Aim of the task
Please copy out, word for word, the lines of the material starting at the line containing "00:00-05:59: median 1.8, box" and ending at the line containing "18:00-23:59: median 2.2, box". Include both of those lines and nothing else.

*** Data extracts ***

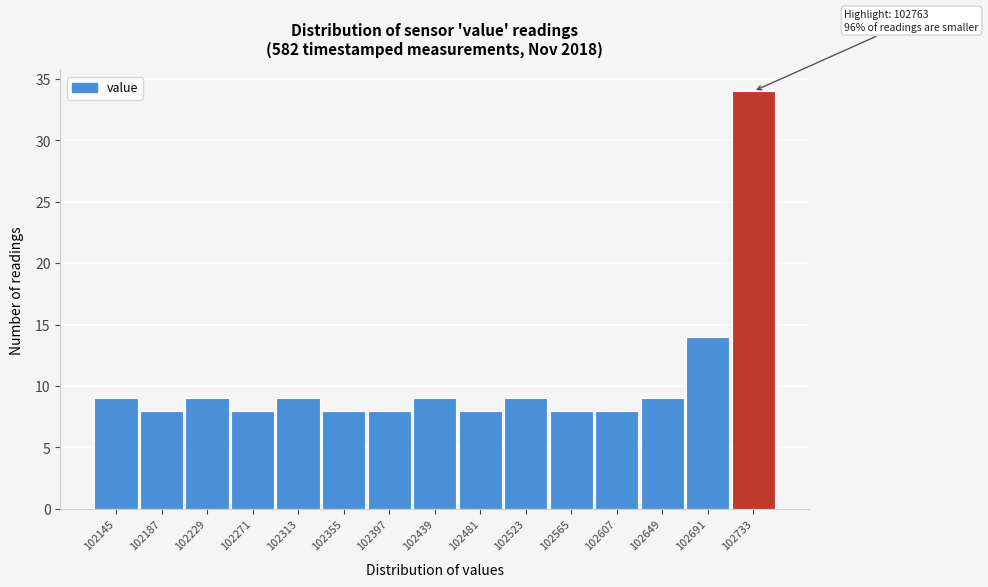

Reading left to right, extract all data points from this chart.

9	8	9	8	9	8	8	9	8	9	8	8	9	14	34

*** End of Data extracts ***
*** Data extracts ***

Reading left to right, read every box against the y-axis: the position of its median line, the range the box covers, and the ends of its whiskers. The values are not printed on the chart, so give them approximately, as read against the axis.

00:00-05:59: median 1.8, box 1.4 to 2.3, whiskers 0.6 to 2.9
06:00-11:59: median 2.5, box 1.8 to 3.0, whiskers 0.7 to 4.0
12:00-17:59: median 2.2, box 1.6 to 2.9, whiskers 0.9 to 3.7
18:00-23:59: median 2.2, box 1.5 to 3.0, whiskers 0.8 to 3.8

*** End of Data extracts ***
*** Data extracts ***

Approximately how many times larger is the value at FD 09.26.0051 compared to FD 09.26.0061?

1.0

*** End of Data extracts ***

Response to this exercise
00:00-05:59: median 1.8, box 1.4 to 2.3, whiskers 0.6 to 2.9
06:00-11:59: median 2.5, box 1.8 to 3.0, whiskers 0.7 to 4.0
12:00-17:59: median 2.2, box 1.6 to 2.9, whiskers 0.9 to 3.7
18:00-23:59: median 2.2, box 1.5 to 3.0, whiskers 0.8 to 3.8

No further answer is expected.